La citazione di due uomini che hanno vissuto con sincerità e dando tutto se stessi nella lotta non violenta non è una citazione casuale, a me non importa niente di difendere la lotta armata, mi importa lo spirito, il grado di sincerità e di radicalità con cui vengono vissute le scelte. Per quanto possa apparire paradossale superficialmente, la violenza rivoluzionaria è più vicina allo spirito della non violenza, di ciò che è stata contrabbandata come non violenza qui.

Ma la vera critica deve servire ad imparare dagli errori, non servire a dire che la colpa sta nell'averli fatti.
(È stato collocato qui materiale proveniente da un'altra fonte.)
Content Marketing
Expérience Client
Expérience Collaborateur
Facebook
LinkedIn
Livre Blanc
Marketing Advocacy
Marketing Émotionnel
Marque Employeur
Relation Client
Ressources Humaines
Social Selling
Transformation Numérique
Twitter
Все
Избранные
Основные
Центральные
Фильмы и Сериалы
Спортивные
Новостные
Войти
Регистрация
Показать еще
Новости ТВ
Si può dire che chi vede altri che stanno annegando si butta ma non riesce a salvarne nessuno ha sbagliato i calcoli. E possiamo pensare che il migliore è quello che si butta senza sbagliare, non quello che non si butta per non sbagliare.
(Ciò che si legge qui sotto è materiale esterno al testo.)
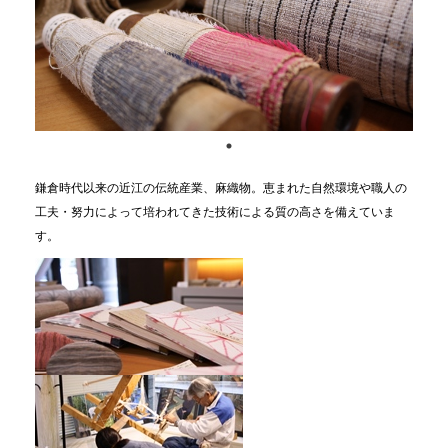
鎌倉時代以来の近江の伝統産業、麻織物。恵まれた自然環境や職人の
工夫・努力によって培われてきた技術による質の高さを備えていま
す。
Mi importa poter criticare fino in fondo spietatamente limiti ed errori, perché tutti i passi avanti che hanno fatto gli oppressi vengono dall'esperienza dei propri errori, ogni vittoria è stata il frutto di ciò che aveva insegnato una sconfitta.

Segno di tempi spenti che non venga sentito come un grave danno per tutti che chi ha vissuto quell'esperienza non possa esprimersi, che non si possa insieme - chi c'era e chi non c'era - andare a fondo ai perché non ha fatto fare passi avanti sulla strada della lotta alla logica del potere, ma è rimasto dentro ad una contrapposizione difensiva dentro quella logica. Abbiamo vissuto un sistema di pensiero che metteva così poco in discussione dell'esistente che il rivoluzionario che ha vinto ha potuto diventare a sua volta oppressore, e quello sconfitto, non avendo dovuto superare dentro di sé quella logica, diventa facilmente strumento di propaganda dei potenti che mirano a distruggere negli oppressi l'idea stessa della possibilità del cambiamento.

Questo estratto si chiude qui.